Plant-forward ingredients increasingly make sense in a quick-service setting.

It’s no secret that plant-based menu items are trending in a big way. According to a recent Datassential study, 28 percent of consumers prefer plant-based proteins over animal-based proteins—and a Nielsen study found that 39 percent of consumers are trying to eat more plants in general. Consumers’ desires to eat gluten-free, vegan, vegetarian, low-carb, and keto-friendly are driving interest in products that accommodate these unique dietary needs. Many of these items include plants as primary ingredients.

“Plant-based is here for the long haul,” says Julie Altobello, senior marketing manager for health and authenticity at Rich Products. “Our June consumer sentiment tracker found that almost half of consumers are somewhat or extremely likely to purchase a plant-based product in the next 30 days.” Altobello reports that consumers are most interested in foods like plant-based pizza, dips and spreads, and desserts.

“Those categories are good examples of the move toward the ‘plant-forward’ space—where foods celebrate and highlight plants such as vegetables, fruits, nuts, seeds, beans, legumes, and grains,” Altobello says. “These ingredients, not only delicious and indulgent, also come packed full of nutrients.” It’s an opportunity to deliver on consumers’ growing interest in better-for-you, functional food.

Rich Products oat milk frozen dessert

There are plenty of advantages to adding more plant-based products to your menu. Plant-based food is a cross-generational phenomenon. According to Datassential’s 2022 Plant-Forward Opportunity report, many consumers are willing to pay a comparable price for plant-forward meals as they would for meat. This means better margins for restaurant operators.

Statistics show that a menu item doesn’t have to be completely plant-based to attract interest, either. Recent OnePoll research found that 47 percent of Americans describe themselves as flexitarians, with a goal to eat less meat. A mix of plant-based and non-plant ingredients appeal to this crowd.

Operators can start fusing plant-based food into their menus by adding plant-friendly customization options to popular items. “Taking a popular item and making a simple swap for a plant-based ingredient is a great way to add it to the menu—for example, a favorite margarita pizza with a cauliflower crust, or a signature sandwich made with a veggie spread,” Altobello says.

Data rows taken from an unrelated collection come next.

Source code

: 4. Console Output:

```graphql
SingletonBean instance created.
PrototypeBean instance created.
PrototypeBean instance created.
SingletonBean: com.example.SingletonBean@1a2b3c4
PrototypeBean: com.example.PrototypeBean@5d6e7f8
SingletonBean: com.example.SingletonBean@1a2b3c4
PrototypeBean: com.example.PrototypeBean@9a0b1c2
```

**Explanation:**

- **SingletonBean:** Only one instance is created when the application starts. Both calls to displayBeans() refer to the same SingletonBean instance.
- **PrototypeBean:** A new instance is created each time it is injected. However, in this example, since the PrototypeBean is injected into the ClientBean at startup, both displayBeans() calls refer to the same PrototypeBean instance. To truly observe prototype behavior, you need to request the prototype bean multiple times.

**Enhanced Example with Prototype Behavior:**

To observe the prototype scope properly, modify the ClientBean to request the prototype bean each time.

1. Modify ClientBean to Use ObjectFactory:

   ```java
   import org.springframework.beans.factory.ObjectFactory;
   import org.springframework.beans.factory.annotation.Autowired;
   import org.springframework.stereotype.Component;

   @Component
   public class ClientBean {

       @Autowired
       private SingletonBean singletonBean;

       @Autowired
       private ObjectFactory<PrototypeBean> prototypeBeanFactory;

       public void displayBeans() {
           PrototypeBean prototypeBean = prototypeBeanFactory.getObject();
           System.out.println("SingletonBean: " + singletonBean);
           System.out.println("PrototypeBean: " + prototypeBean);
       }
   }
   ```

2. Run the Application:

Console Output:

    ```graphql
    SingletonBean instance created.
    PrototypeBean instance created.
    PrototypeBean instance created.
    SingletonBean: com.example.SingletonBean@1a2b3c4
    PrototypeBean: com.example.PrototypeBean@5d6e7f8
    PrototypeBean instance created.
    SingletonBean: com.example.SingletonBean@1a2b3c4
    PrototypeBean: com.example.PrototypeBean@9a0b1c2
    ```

Rich Products offers a portfolio of plant-based options that provide operators a way to experiment with their customer base or scale up their plant-forward offerings. Operators can swap in items like Rich’s Plant-Based American Style Cheese on a turkey burger, or use Rich’s Cauliflower Pita Pocket to create a falafel sandwich. “Each of Rich’s plant-based products has been crafted with the operator in mind—easy to use, flexible across the menu, and above all, delicious,” Altobello says. 

One Rich’s customer added a cauliflower crust to their menu about two years ago, and has seen noteworthy results. “Not only has it been growing ever since, but it’s now their second-best-selling crust,” Altobello says. “It’s well-positioned to appeal to their loyal flexitarian customer base. There’s a good reason why plant-based is growing on quick-service restaurant menus.”